South Korea's financial watchdog said Monday it has requested savings banks with substandard levels of capital to submit self-rescue measures as part of its efforts to overhaul the troubled sector.
Last week, the regulatory Financial Services Commission (FSC) launched a two-month inspection into 85 savings banks to look into their financial health and determine whether to pump public funds into viable players.
The Financial Supervisory Service (FSS), the executive body of the FSC, currently advises local savings banks to maintain capital adequacy ratios above 5 percent. But banks with ratios of 8 percent and more are usually deemed financially sound.
A key barometer of financial health, the capital adequacy ratio measures the percentage of a bank's capital to its risk-weighted assets.
"We requested all savings banks with capital adequacy ratios below 8 percent to increase capital through asset sales or injections of funds by their largest shareholders," a regulatory official said.

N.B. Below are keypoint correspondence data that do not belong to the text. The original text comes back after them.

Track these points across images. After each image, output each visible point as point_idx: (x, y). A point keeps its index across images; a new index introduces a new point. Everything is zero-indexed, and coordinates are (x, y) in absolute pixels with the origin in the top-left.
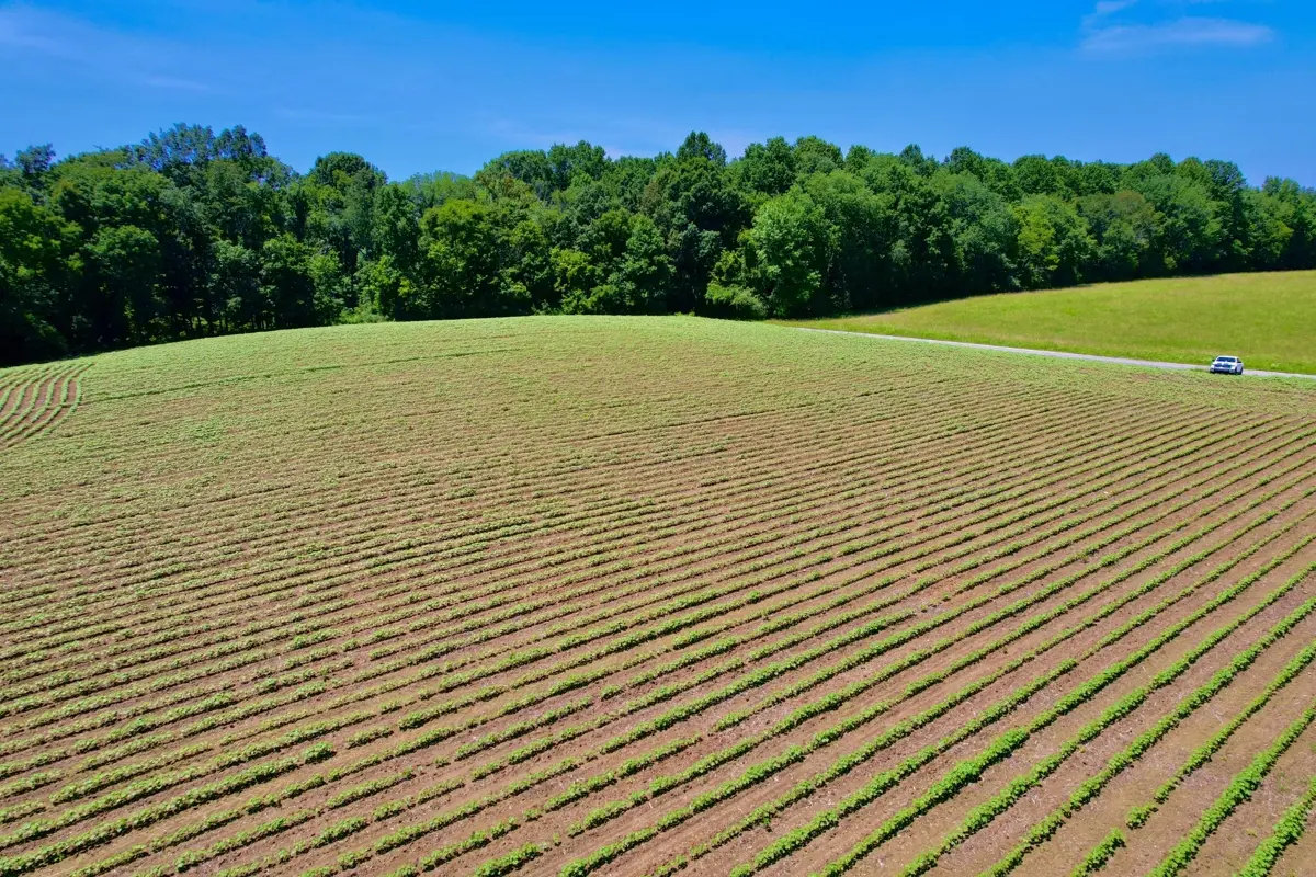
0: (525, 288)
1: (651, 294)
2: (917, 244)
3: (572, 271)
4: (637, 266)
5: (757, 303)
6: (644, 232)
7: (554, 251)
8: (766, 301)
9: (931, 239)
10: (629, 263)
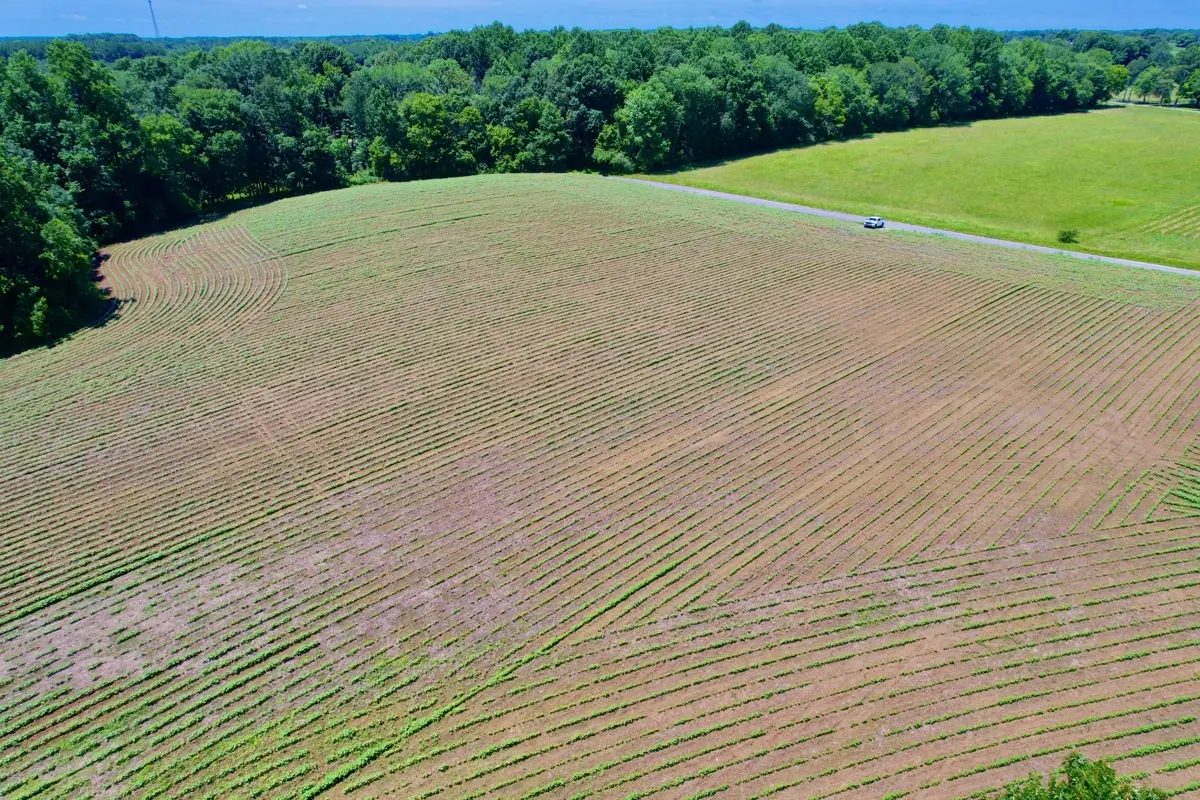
0: (472, 156)
1: (556, 158)
2: (740, 114)
3: (502, 141)
4: (546, 138)
5: (628, 162)
6: (551, 114)
7: (489, 127)
8: (634, 160)
9: (749, 110)
10: (540, 137)
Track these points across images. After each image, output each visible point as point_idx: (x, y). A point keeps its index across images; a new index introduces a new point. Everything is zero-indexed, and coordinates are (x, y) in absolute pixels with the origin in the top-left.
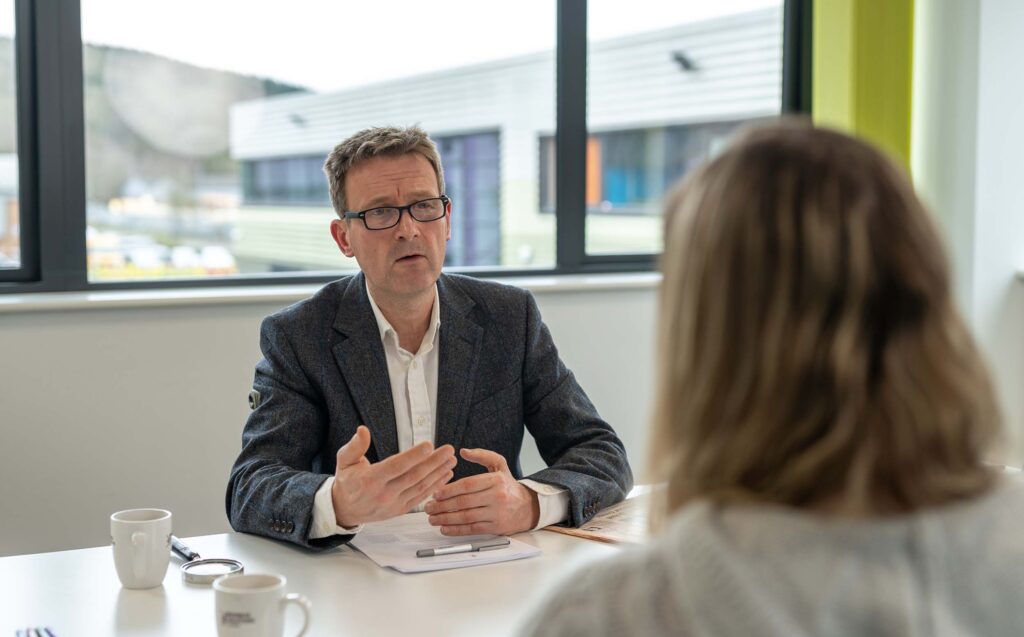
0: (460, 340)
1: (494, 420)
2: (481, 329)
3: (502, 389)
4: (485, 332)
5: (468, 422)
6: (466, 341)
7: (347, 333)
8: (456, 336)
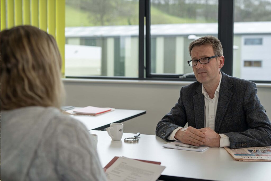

Based on the outcome of the inspection, South Korea plans to restructure the troubled industry in the second half. The FSC said it would pump public funds into viable savings banks to help their survival, but it may weed out non-viable players in a bid to prevent their potential defaults from weighing on the financial system.
As of end-March, all 98 savings banks' average capital adequacy ratios reached 10.25 percent, but if seven suspended players' heavy losses are taken into account, the ratio fell to 7.57 percent, according to the FSS.
South Korea is grappling with overhauling the distressed sector as local savings banks have been staggering from soured construction loans. The government has halted operations of eight players since January, one of which was sold to Woori Finance Holdings Co.